#### Alıntı metin:
● ● ● ●

Evlenme arifesinde bir liste hazırlamıştım. Hayalimdeki evlilikte olması gerekenler; bir çeşit vazgeçilmezler listesi. Evliliğimin sağlam temellere oturması ve kusursuz olması için bu listedeki her şeyin gerektiğine inanıyordum. Bunun için de tabii ki elimdeki en sağlam referans kaynağına başvurdum: Meşhur Parlamentli pazar gecelerinden başlayıp tüm hayatımı kaplayan bilumum Amerikan filmleri.
Sabahları kahve içip birbirine sarılarak okunacak gazeteler, spagetti pişirilirken içilen şaraplar (sos yapılırken tahta kaşık yalanıp işveli bir şekilde hımm denilecek); yağmurda yapılan yürüyüşler; kartopu oynarken atılan kahkahalar (dikkat, İzmir’de yaşıyorum), hepsini tek tek listeledim. Listenin en önemli maddesini de sona sakladım: Çamaşır deterjanı olarak daima Ariel kullanılacak.

● ● ● ●

#### Verilen satırlar:
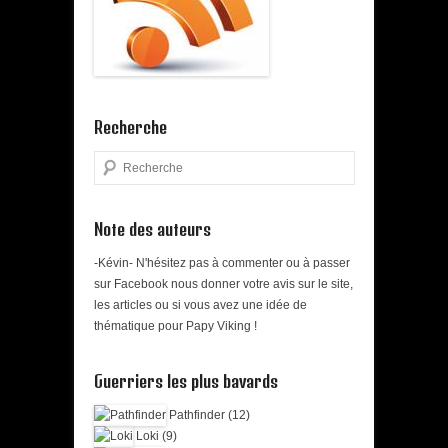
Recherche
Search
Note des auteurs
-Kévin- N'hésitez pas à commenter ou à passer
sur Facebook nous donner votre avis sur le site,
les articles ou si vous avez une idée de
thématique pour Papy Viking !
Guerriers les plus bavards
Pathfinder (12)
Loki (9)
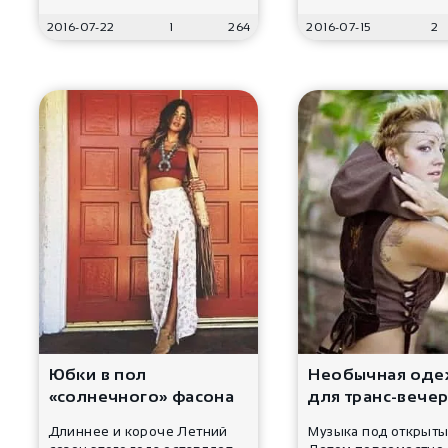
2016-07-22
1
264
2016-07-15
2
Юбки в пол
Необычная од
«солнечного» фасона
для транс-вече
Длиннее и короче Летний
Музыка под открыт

● ● ● ●

#### Yapman gereken:
Evlenmeden önce hazırlanan listeyi anlatan yazıyı, son cümlesinden sonrasını yazarak sürdür.

#### Görevin sonucu:
Şaka değil, benim için Ariel bir evin refahının olabilecek son noktasıydı. Bizim evde kullandığımız, çamaşırlara yapışıp üzerlerinde beyaz topaklar oluşturan ucuz üründen delicesine nefret ediyordum. Benim evim ve evliliğim gelmiş geçmiş en şık ve romantik evlilik, bir kusursuzluk timsali olacaktı. Kocam, evim, kedim, kahvem, koltukta yayılıp yağmuru dinlerken okuyacağım kitaplarla bir hayal diyarı içinde olacaktık.
Hayatı filmlerden öğrenmediğim zamanlarda kaynak olarak kitaplara başvuruyordum. Uğultulu tepeler okuyup bir insanın karanlık ve delicesine âşık olmasının nasıl bir şey olduğunu merak ediyordum. Diğer zamanlarda savaşçı bir prenses hayali kuruyordum. Onun yerine, bankacı oldum.
Bir de dünyalar tatlısı olsa da, bir Türk erkeği ile Heatcliff’i karşılaştırabilir misiniz? Kafam çok karışmıştı.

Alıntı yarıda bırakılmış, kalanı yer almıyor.